Plusieurs historiens prétendent que la compagnie des Sergents d'armes fut instituée pour prévenir les criminelles et audacieuses entreprises du Vieux de la Montagne.

Quoiqu'ils fussent gens de guerre, ils étaient aussi officiers de justice ; ils avaient le droit d'exercer leur office de sergenterie dans tout le royaume. Ils étaient armés d'une masse d'airain et pouvaient, dans certains cas, se rendre à la chambre des comptes en armes ; leurs offices étaient inamovibles ; tellement que la mort du roi ne le leur faisait pas perdre, ainsi que cela arrivait pour les autres officiers du royaume. Ils n'avaient d'autres juges que le roi et le connétable.

 

En 1342, Philippe VI en fixa le nombre à cent.

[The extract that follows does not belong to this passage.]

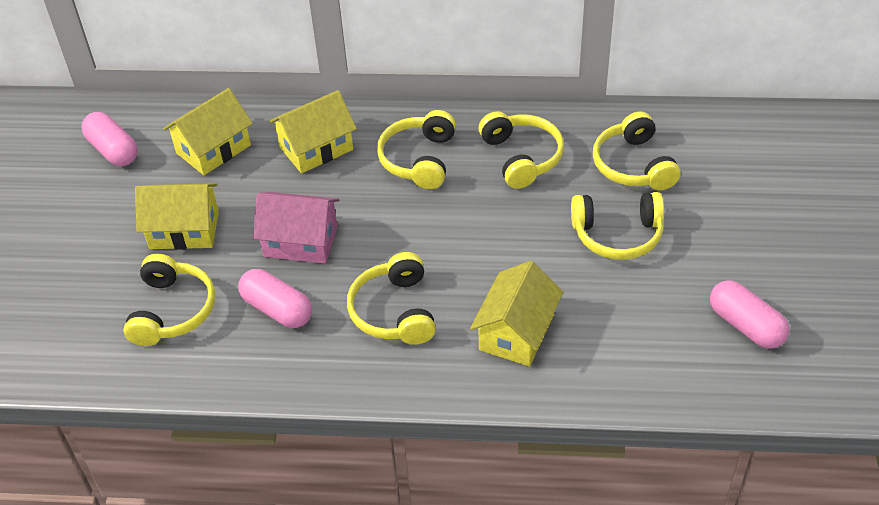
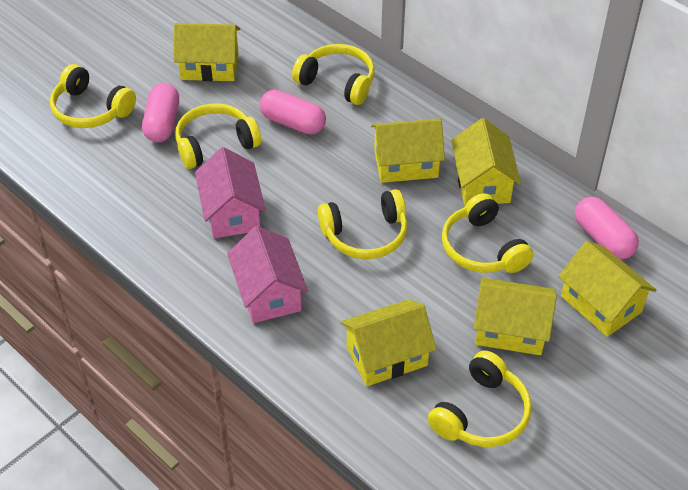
pink house: [253,192,339,264] = 1 -> [195,147,266,239] [227,226,308,323] = 2
yellow house: [135,183,219,250] [163,88,253,175] [269,90,357,173] [470,261,563,367] = 4 -> [174,23,240,81] [341,299,436,386] [371,119,445,183] [451,118,521,205] [474,278,557,355] [558,241,657,337] = 6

Charles V, étant régent, les réduisit à six en 1359. Charles VI, par son ordonnance du mois de septembre 1410, confirme les privilèges de Sergents d'armes, et dit que ceux qui ne sont pas nobles sont anoblis, lorsqu'ils sont créés, sans être tenus de prendre des lettres d'anoblissement. Beaucoup de familles tirent leur noblesse de cette origine. Voyez Archer, Homme d'armes.